DATA PROVIDED Block Start

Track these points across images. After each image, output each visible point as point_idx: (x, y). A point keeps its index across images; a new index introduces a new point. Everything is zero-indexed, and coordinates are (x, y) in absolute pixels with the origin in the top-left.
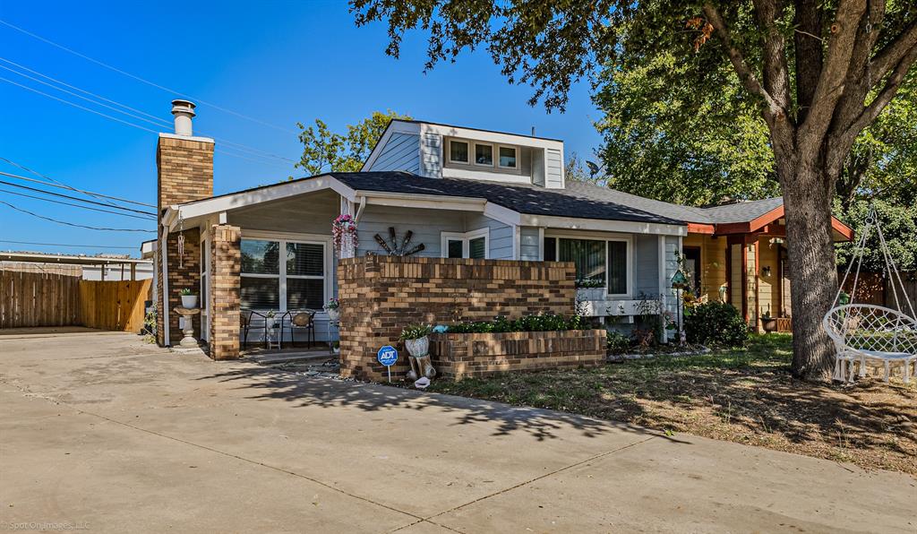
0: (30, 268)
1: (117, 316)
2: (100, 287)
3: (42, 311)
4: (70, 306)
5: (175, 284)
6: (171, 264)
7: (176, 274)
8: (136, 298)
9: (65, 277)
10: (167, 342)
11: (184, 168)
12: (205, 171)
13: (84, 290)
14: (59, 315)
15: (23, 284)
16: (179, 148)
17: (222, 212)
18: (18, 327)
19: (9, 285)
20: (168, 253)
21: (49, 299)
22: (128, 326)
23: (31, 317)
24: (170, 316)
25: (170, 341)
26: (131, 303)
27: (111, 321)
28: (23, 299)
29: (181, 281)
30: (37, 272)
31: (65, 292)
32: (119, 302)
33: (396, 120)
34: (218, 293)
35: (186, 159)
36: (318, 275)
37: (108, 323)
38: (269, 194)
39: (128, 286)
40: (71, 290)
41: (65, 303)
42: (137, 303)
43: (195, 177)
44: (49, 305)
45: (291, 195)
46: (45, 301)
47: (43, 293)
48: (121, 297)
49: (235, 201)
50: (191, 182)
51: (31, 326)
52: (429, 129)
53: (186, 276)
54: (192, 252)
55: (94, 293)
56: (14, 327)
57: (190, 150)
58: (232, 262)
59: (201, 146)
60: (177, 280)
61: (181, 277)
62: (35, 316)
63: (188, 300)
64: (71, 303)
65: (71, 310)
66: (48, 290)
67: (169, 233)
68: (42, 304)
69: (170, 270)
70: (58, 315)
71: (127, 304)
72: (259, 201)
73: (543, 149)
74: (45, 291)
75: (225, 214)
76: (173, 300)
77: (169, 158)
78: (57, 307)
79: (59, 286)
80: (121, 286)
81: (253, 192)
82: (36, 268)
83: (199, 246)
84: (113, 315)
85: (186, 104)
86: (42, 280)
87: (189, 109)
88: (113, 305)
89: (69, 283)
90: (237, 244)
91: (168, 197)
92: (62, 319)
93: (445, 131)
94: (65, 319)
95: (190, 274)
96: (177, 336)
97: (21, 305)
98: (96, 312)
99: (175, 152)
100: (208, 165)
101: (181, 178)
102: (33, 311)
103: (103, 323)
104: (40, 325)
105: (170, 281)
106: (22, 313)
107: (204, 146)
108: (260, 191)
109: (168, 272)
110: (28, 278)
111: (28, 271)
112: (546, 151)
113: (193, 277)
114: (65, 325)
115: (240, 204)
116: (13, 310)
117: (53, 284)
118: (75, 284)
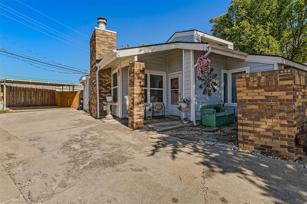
0: (38, 87)
1: (68, 102)
2: (62, 94)
3: (43, 101)
4: (52, 99)
5: (101, 91)
6: (100, 83)
7: (102, 87)
8: (74, 97)
9: (50, 90)
10: (98, 117)
11: (105, 43)
12: (113, 45)
13: (56, 95)
15: (36, 92)
16: (103, 34)
17: (135, 55)
18: (34, 106)
19: (32, 93)
20: (99, 78)
21: (45, 97)
22: (72, 106)
23: (39, 103)
24: (100, 105)
25: (100, 115)
26: (73, 99)
27: (65, 104)
28: (36, 97)
29: (104, 90)
30: (41, 88)
31: (50, 95)
32: (68, 98)
33: (176, 32)
34: (135, 96)
35: (106, 39)
36: (161, 88)
37: (65, 105)
38: (154, 49)
39: (72, 93)
40: (52, 94)
41: (50, 98)
42: (75, 99)
43: (109, 47)
44: (45, 99)
45: (163, 50)
46: (43, 98)
47: (43, 95)
48: (69, 96)
49: (140, 51)
50: (108, 49)
51: (39, 106)
52: (197, 33)
53: (106, 89)
54: (108, 78)
55: (60, 95)
56: (33, 106)
57: (107, 36)
58: (140, 80)
59: (112, 34)
60: (102, 90)
61: (104, 89)
62: (40, 102)
63: (109, 99)
64: (52, 98)
65: (52, 100)
66: (44, 94)
67: (100, 70)
69: (100, 85)
70: (48, 102)
71: (71, 99)
72: (150, 52)
73: (228, 45)
74: (43, 94)
75: (137, 57)
76: (101, 98)
77: (99, 38)
78: (48, 100)
79: (48, 93)
80: (69, 93)
81: (148, 47)
82: (41, 87)
83: (111, 76)
84: (66, 103)
85: (104, 19)
86: (43, 91)
87: (105, 21)
88: (66, 99)
89: (51, 92)
90: (142, 71)
91: (99, 54)
93: (201, 34)
94: (50, 103)
95: (108, 87)
96: (103, 114)
97: (36, 99)
98: (60, 101)
99: (101, 36)
100: (114, 42)
101: (103, 47)
102: (39, 101)
103: (63, 104)
104: (42, 105)
105: (100, 90)
106: (36, 101)
107: (113, 34)
108: (150, 47)
109: (99, 86)
110: (38, 90)
111: (38, 88)
112: (229, 45)
113: (108, 89)
114: (50, 105)
115: (143, 52)
116: (33, 100)
117: (46, 92)
118: (53, 92)
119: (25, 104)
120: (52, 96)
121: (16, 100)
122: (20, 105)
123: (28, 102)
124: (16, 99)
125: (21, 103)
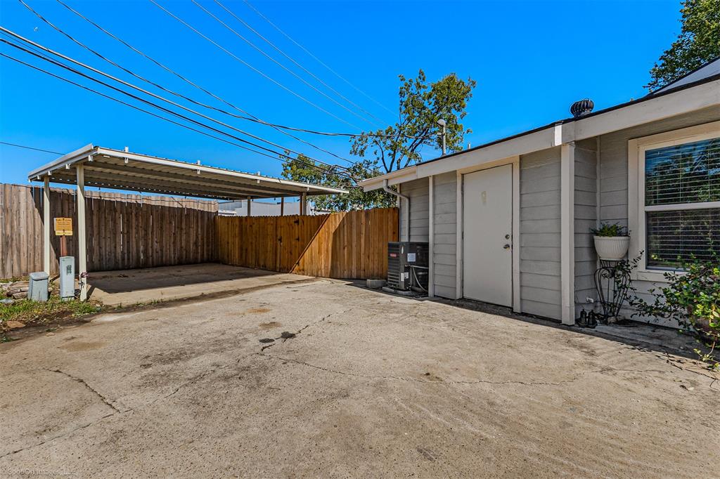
0: (168, 201)
3: (182, 247)
4: (207, 242)
8: (311, 236)
9: (202, 212)
13: (222, 226)
14: (198, 253)
15: (162, 219)
18: (158, 265)
19: (148, 219)
21: (188, 234)
22: (297, 268)
23: (171, 253)
26: (302, 242)
27: (266, 259)
28: (162, 235)
30: (176, 205)
31: (202, 228)
32: (281, 240)
40: (208, 225)
41: (202, 239)
44: (188, 242)
46: (184, 237)
47: (182, 229)
48: (282, 233)
55: (237, 229)
56: (153, 267)
62: (175, 254)
64: (208, 238)
65: (208, 245)
66: (186, 225)
68: (181, 240)
71: (295, 242)
74: (184, 226)
78: (196, 243)
79: (197, 222)
80: (283, 222)
84: (270, 255)
86: (181, 215)
89: (206, 218)
92: (199, 257)
94: (203, 255)
102: (172, 248)
104: (180, 264)
106: (162, 250)
110: (167, 213)
111: (166, 205)
116: (152, 247)
117: (192, 218)
118: (211, 220)
119: (128, 259)
120: (208, 231)
121: (100, 248)
122: (112, 264)
123: (138, 251)
124: (99, 243)
125: (115, 257)
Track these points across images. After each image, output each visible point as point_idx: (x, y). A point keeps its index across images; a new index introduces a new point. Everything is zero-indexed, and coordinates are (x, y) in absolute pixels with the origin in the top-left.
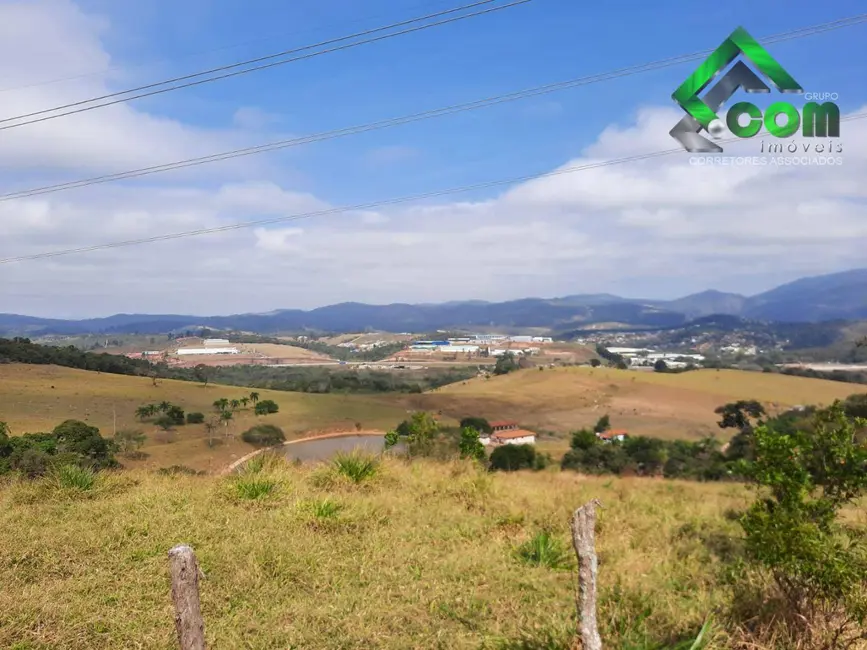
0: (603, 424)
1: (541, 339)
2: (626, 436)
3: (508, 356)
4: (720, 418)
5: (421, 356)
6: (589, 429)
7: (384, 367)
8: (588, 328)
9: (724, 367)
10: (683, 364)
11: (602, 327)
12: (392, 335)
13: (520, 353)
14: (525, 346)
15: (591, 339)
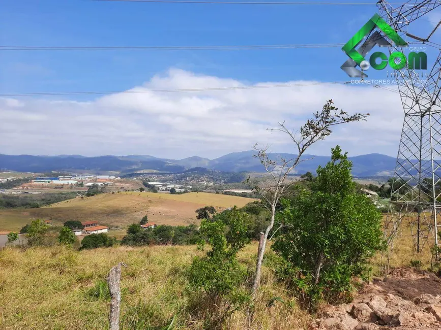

DATA PROVIDED Block End

» HOW TO COMPLETE THIS TASK:
All lines above between those holding "48: (121, 297)" and "114: (65, 325)", inclusive, must be set down unchanged, and no other line may be included.

» OUTPUT:
48: (121, 297)
49: (235, 201)
50: (191, 182)
51: (31, 326)
52: (429, 129)
53: (186, 276)
54: (192, 252)
55: (94, 293)
56: (14, 327)
57: (190, 150)
58: (232, 262)
59: (201, 146)
60: (177, 280)
61: (181, 277)
62: (35, 316)
63: (188, 300)
64: (71, 303)
65: (71, 310)
66: (48, 290)
67: (169, 233)
68: (42, 304)
69: (170, 270)
70: (58, 315)
71: (127, 304)
72: (259, 201)
73: (543, 149)
74: (45, 291)
75: (225, 214)
76: (173, 300)
77: (169, 158)
78: (57, 307)
79: (59, 286)
80: (121, 286)
81: (253, 192)
82: (36, 268)
83: (199, 246)
84: (113, 315)
85: (186, 104)
86: (42, 280)
87: (189, 109)
88: (113, 305)
89: (69, 283)
90: (237, 244)
91: (168, 197)
92: (62, 319)
93: (445, 131)
94: (65, 319)
95: (190, 274)
96: (177, 336)
97: (21, 305)
98: (96, 312)
99: (175, 152)
100: (208, 165)
101: (181, 178)
102: (33, 311)
103: (103, 323)
104: (40, 325)
105: (170, 281)
106: (22, 313)
107: (204, 146)
108: (260, 191)
109: (168, 272)
110: (28, 278)
111: (28, 271)
112: (546, 151)
113: (193, 277)
114: (65, 325)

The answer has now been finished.